一向に弱まることのない雨に逆らいながら走った。身体中の衣服が水を吸って走る足を鈍らせる。でもこの足を止める訳には行かなかった。息は絶え絶えで、喉が痛み、肺が避けようとも、背中に背負う少女の後ろ姿を見れば、些細なことに思える。

 彼女は辛そうな表情でうなされたように目を瞑っていた。今にでも死んでしまいそうで、俺は焦った。

「やめてくれよお前はまだ死にたくないんじゃないのか」

 俺の縋る声は彼女に届かなかった。

 地上に堕ちても、翼をもがれても、血を流し続けても生きていた彼女は、ここで終わってしまうのか。

 また俺の目の前で人が死ぬ。見捨てずに手をさし伸ばしてもその身体は冷たくなっていく。意味の無い行い。

 俺は何が正しいのか分からなくなってくる。手を伸ばしても何も変わらないのなら、今ある俺はなんだって言うのだろう。

 俺は酷い焦燥感に苛まれた。助けを求めるように、周辺を見回してみる。しかし周りにあるのは虚ろに立ち並ぶ廃墟だけだった。

 物悲しく崩れ落ちて、窓に一片の光は見えない。俺以外誰もいない街。どこまでも続いている。

 動くことの無い信号機、白線が剥がれ落ち、もやは認識すら危うい横断歩道。

 寂れた遊具のある公園。柱時計の針は微塵も動いていない。どこにも子供の声がない。

 もぬけの殻のコンビニ。棚にはもう何も無い。

 虚無の中、俺はひたすらに走り抜けた。

 走れば走るほど、彼女から流れる血が尾を引いて、雪の中踏みしめた足跡のように続いている。

 景色は変わり、立ち並ぶ建物の背が低くなった。辺にあるのは雑居ビルと高層マンションが入り乱れる住宅街。変わらずここも人気は無く、静寂に包まれていた。

 その汚れた街の中、他の建物と比較にならないくらい、美しい建物があった。

 道路沿いに建つ橙田診療所と書かれた看板が、この雨の中、静かに光を発している。

 この荒廃した街の中で、優しく光るこの看板は、闇の中にぽつりとある篝火のように揺らいでいる。

 酷い動揺の中にいた俺はこの看板を見て、少しだけ冷静さを取り戻した。

 この橙田診療所はこの一帯で唯一稼働している診療所であり、そして俺の養父が営む病院だ。

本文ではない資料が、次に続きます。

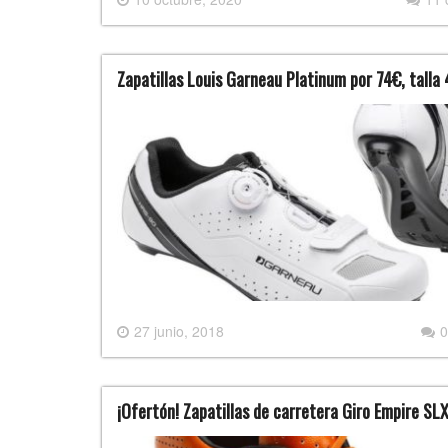
Zapatillas Louis Garneau Platinum por 74€, talla
27 junio, 2018
0
¡Ofertón! Zapatillas de carretera Giro Empire SL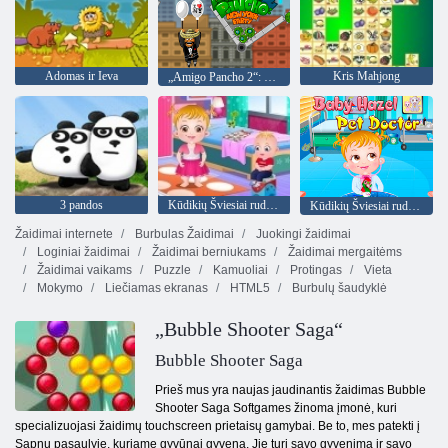
Adomas ir Ieva
Kris Mahjong
„Amigo Pancho 2“: Niujorko vakarėlis
3 pandos
Kūdikių Šviesiai ruda: diena darželyje
Kūdikių Šviesiai ruda: Veterinaras
Žaidimai internete
Burbulas Žaidimai
Juokingi žaidimai
Loginiai žaidimai
Žaidimai berniukams
Žaidimai mergaitėms
Žaidimai vaikams
Puzzle
Kamuoliai
Protingas
Vieta
Mokymo
Liečiamas ekranas
HTML5
Burbulų šaudyklė
„Bubble Shooter Saga“
Bubble Shooter Saga
Prieš mus yra naujas jaudinantis žaidimas Bubble
Shooter Saga Softgames žinoma įmonė, kuri
specializuojasi žaidimų touchscreen prietaisų gamybai. Be to, mes patekti į
Sapnų pasaulyje, kuriame gyvūnai gyvena. Jie turi savo gyvenimą ir savo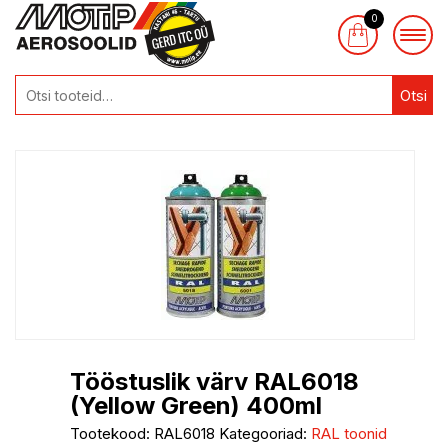
0
Otsi
Tööstuslik värv RAL6018
(Yellow Green) 400ml
Tootekood:
RAL6018
Kategooriad:
RAL toonid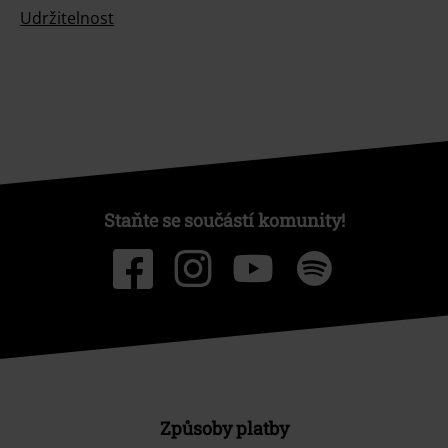
Udržitelnost
Staňte se součástí komunity!
Způsoby platby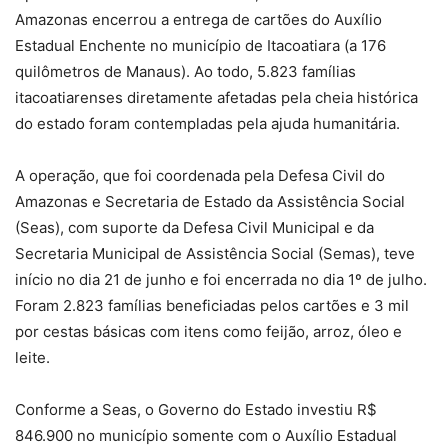
Amazonas encerrou a entrega de cartões do Auxílio
Estadual Enchente no município de Itacoatiara (a 176
quilômetros de Manaus). Ao todo, 5.823 famílias
itacoatiarenses diretamente afetadas pela cheia histórica
do estado foram contempladas pela ajuda humanitária.
A operação, que foi coordenada pela Defesa Civil do
Amazonas e Secretaria de Estado da Assistência Social
(Seas), com suporte da Defesa Civil Municipal e da
Secretaria Municipal de Assistência Social (Semas), teve
início no dia 21 de junho e foi encerrada no dia 1º de julho.
Foram 2.823 famílias beneficiadas pelos cartões e 3 mil
por cestas básicas com itens como feijão, arroz, óleo e
leite.
Conforme a Seas, o Governo do Estado investiu R$
846.900 no município somente com o Auxílio Estadual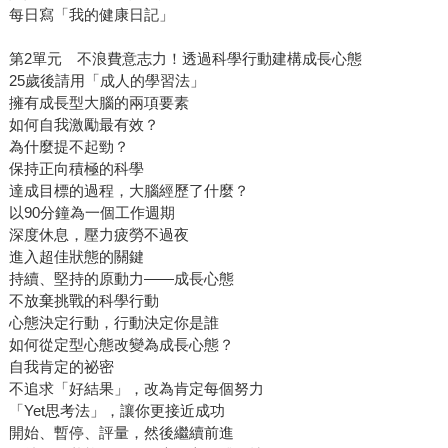
每日寫「我的健康日記」
第2單元 不浪費意志力！透過科學行動建構成長心態
25歲後請用「成人的學習法」
擁有成長型大腦的兩項要素
如何自我激勵最有效？
為什麼提不起勁？
保持正向積極的科學
達成目標的過程，大腦經歷了什麼？
以90分鐘為一個工作週期
深度休息，壓力疲勞不過夜
進入超佳狀態的關鍵
持續、堅持的原動力——成長心態
不放棄挑戰的科學行動
心態決定行動，行動決定你是誰
如何從定型心態改變為成長心態？
自我肯定的祕密
不追求「好結果」，改為肯定每個努力
「Yet思考法」，讓你更接近成功
開始、暫停、評量，然後繼續前進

 駐車場の向こう側に建つ診療所は、壁がタイル状でできていて、真ん中には自動ドアがあって、左右には窓ガラスがある。そしてその上にある屋上。

 少し古臭さを感じる建物だが、この街の中では気にするほどのことでは無い。

 自動ドアの向こう側には休診日と書かれた立て札があった。

「ダメか」

 一瞥したあと俺は振り返って、裏口に向かった。そこには住宅用の玄関と扉があって、インターホンを押した。そのあとすぐにドアノブに手をかけて開けようとしたが閉まっていた。

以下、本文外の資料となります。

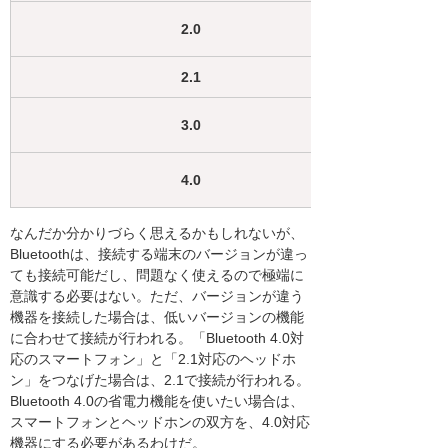
2.0
2.1
3.0
4.0
なんだか分かりづらく思えるかもしれないが、
Bluetoothは、接続する端末のバージョンが違っ
ても接続可能だし、問題なく使えるので極端に
意識する必要はない。ただ、バージョンが違う
機器を接続した場合は、低いバージョンの機能
に合わせて接続が行われる。「Bluetooth 4.0対
応のスマートフォン」と「2.1対応のヘッドホ
ン」をつなげた場合は、2.1で接続が行われる。
Bluetooth 4.0の省電力機能を使いたい場合は、
スマートフォンとヘッドホンの双方を、4.0対応
機器にする必要があるわけだ。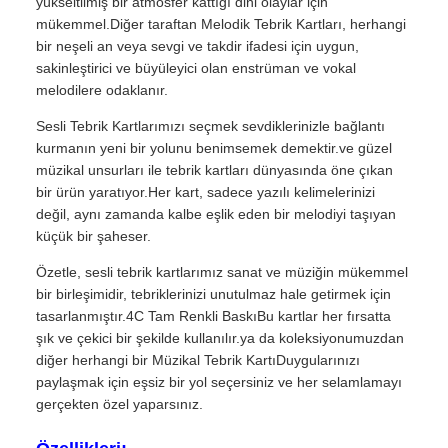
yükseltilmiş bir atmosfer kattığı dini olaylar için
mükemmel.Diğer taraftan Melodik Tebrik Kartları, herhangi
bir neşeli an veya sevgi ve takdir ifadesi için uygun,
sakinleştirici ve büyüleyici olan enstrüman ve vokal
melodilere odaklanır.
Sesli Tebrik Kartlarımızı seçmek sevdiklerinizle bağlantı
kurmanın yeni bir yolunu benimsemek demektir.ve güzel
müzikal unsurları ile tebrik kartları dünyasında öne çıkan
bir ürün yaratıyor.Her kart, sadece yazılı kelimelerinizi
değil, aynı zamanda kalbe eşlik eden bir melodiyi taşıyan
küçük bir şaheser.
Özetle, sesli tebrik kartlarımız sanat ve müziğin mükemmel
bir birleşimidir, tebriklerinizi unutulmaz hale getirmek için
tasarlanmıştır.4C Tam Renkli BaskıBu kartlar her fırsatta
şık ve çekici bir şekilde kullanılır.ya da koleksiyonumuzdan
diğer herhangi bir Müzikal Tebrik KartıDuygularınızı
paylaşmak için eşsiz bir yol seçersiniz ve her selamlamayı
gerçekten özel yaparsınız.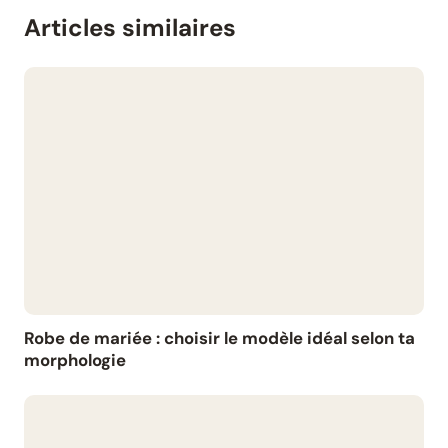
Articles similaires
Robe de mariée : choisir le modèle idéal selon ta
morphologie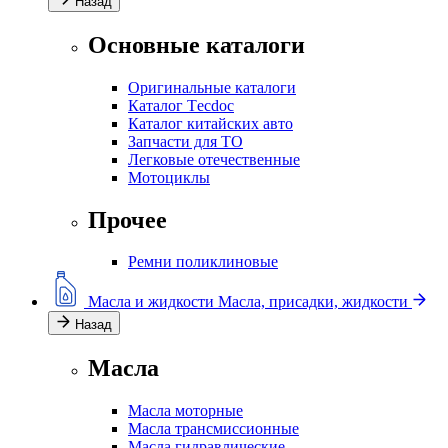
Назад
Основные каталоги
Оригинальные каталоги
Каталог Тecdoc
Каталог китайских авто
Запчасти для ТО
Легковые отечественные
Мотоциклы
Прочее
Ремни поликлиновые
Масла и жидкости
Масла, присадки, жидкости
Назад
Масла
Масла моторные
Масла трансмиссионные
Масла гидравлические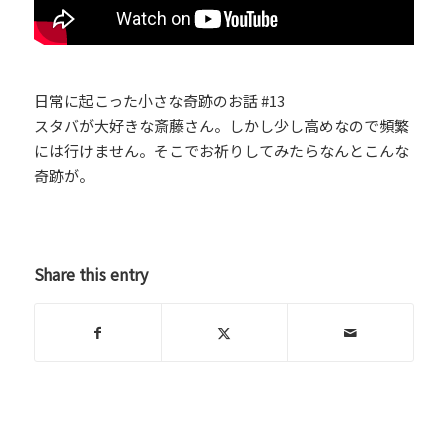
日常に起こった小さな奇跡のお話 #13
スタバが大好きな斎藤さん。しかし少し高めなので頻繁
には行けません。そこでお祈りしてみたらなんとこんな
奇跡が。
Share this entry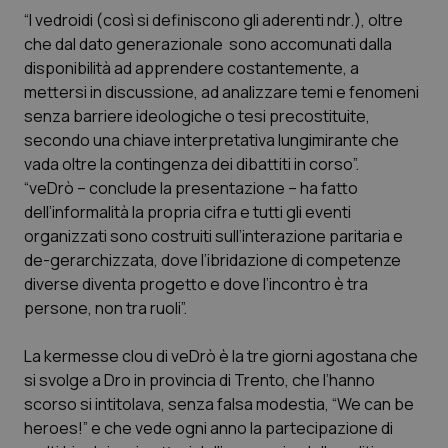
Calabria
Asma & BPCO
“I vedroidi (
così si definiscono gli aderenti ndr.
), oltre
che dal dato generazionale sono accomunati dalla
Campania
Car-T
disponibilità ad apprendere costantemente, a
mettersi in discussione, ad analizzare temi e fenomeni
senza barriere ideologiche o tesi precostituite,
Emilia-Romagna
Colesterolo & coronaropatie
secondo una chiave interpretativa lungimirante che
vada oltre la contingenza dei dibattiti in corso”.
Friuli Venezia Giulia
Dermatite Atopica
“veDrò – conclude la presentazione – ha fatto
dell’informalità la propria cifra e tutti gli eventi
Lazio
Diabete & glucometri
organizzati sono costruiti sull’interazione paritaria e
de-gerarchizzata, dove l’ibridazione di competenze
Liguria
Disturbi dell’umore
diverse diventa progetto e dove l’incontro è tra
persone, non tra ruoli”.
Lombardia
Dolore
La kermesse clou di veDrò è la tre giorni agostana che
Marche
Donna & Salute
si svolge a Dro in provincia di Trento, che l’hanno
scorso si intitolava, senza falsa modestia, “We can be
heroes!” e che vede ogni anno la partecipazione di
Molise
Epatiti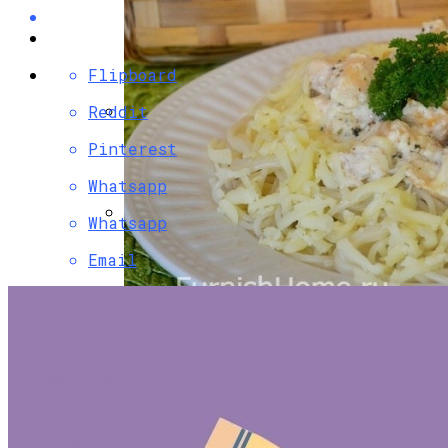
Flipboard
Reddit
Разбираемся, Какие Виды Проклятий
Pinterest
Соседи Могут Применить К Вашему
Whatsapp
Дому
Whatsapp
Как Правильно Ухаживать За Женской
Email
Лаковой Обувью
Паста С Семгой В Сливочном Соусе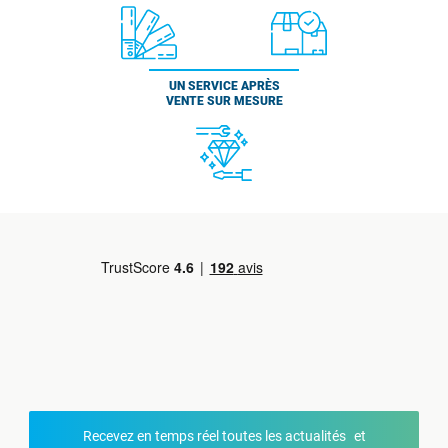
UN SERVICE APRÈS
VENTE SUR MESURE
Recevez en temps réel toutes les actualités et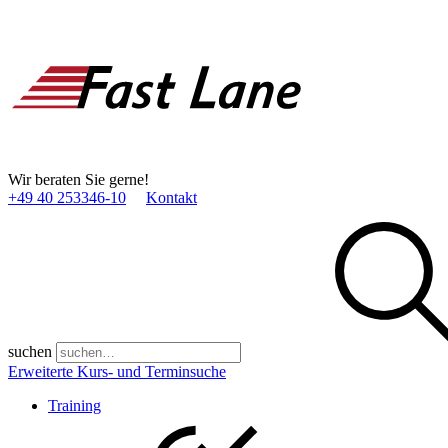
Wir beraten Sie gerne!
+49 40 253346­-10
Kontakt
suchen
Erweiterte Kurs- und Terminsuche
Training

「なんでこんな時に限っていないんだよ。寝てる訳じゃないよな」

 何度もチャイムを鳴らし続け、ドアノブを一心不乱に回す。

 チャイムを鳴らす度に、ドアの向こう側で微かにチャイムが響いているのが聞こえた。あまりにも虚しい音に俺は愕然とせずには居られなかった。

「先生」「先生!」「いたら出てきてくださいよ!」

 俺は必死に声を張り上げて、何度も扉を叩いた。叩けば叩くほどに手から腕にかけてジンジンと痛みが走る。

 それでも誰も出てくる気配はない。

 俺は少し後ずさったあと思いっきり扉を蹴り上げた。

 雨音の中響き渡る衝撃音。だかあっという間に全ては静寂帰っていく。

「くそぉ」

 俺は扉に手をつけたままずるずると膝を落として言った。地べたに座り込み、咽ぶ。

 あまりにも情けない。あまりにも無情すぎる。

 もう今の俺にできることは地べたで苦しみもがき、背中にいる彼女に許しを乞うことしか出来ない。

 背中にいる彼女の呼吸が浅い。身体も冷たくなっている。

 もう終わりだ。結局のところ苦しいだけだ。諦め尽くした時、地面に落ちる雨の音が濁って聞こえた。

 振り返ると、クタクタになったビニール傘をさす男が立ち尽くしていた。男の右手にはビニール袋があって、コンビニのロゴが刻印されてある。

 俺よりも先に男が声を出した。

「忍か?」

 俺の名前を呼ぶ声。確かめる疑いの声。

 男の姿を見ると俺は一気にめちゃくちゃになった。先生だ。間違いない先生がいる。

 ビニール傘の下、すっかり初老になってしまった先生がいた。前にあった時よりも小皺と白髪が増えている。今じゃ灰色の髪だ。

 コンクリートの段差に雫が落ちる。これは髪から垂れていった雫だ。一生分の涙を出し尽くしたつもりでいるから。

 俺は小さく2回相槌を打った。そして背中の少女を見えるように、身体を斜めにして言った。

「先生、この子を助けてください」

 雨が降り頻る中、先生は傘と袋を投げ捨る。

 そして少女の側に近づいて、彼女を観ていた。

 「何があったんだ」

 先生は困惑した様子だった。ただ俺はどう答えればいいのかわからず愚直に「わからない」と返してしまった。

 先生は少し沈黙をした後に、立ち上がって、急ぐように鍵を開ける。

「診察室に運んでくれ」

 先生が言うのを聞きながら、少女を担いだ。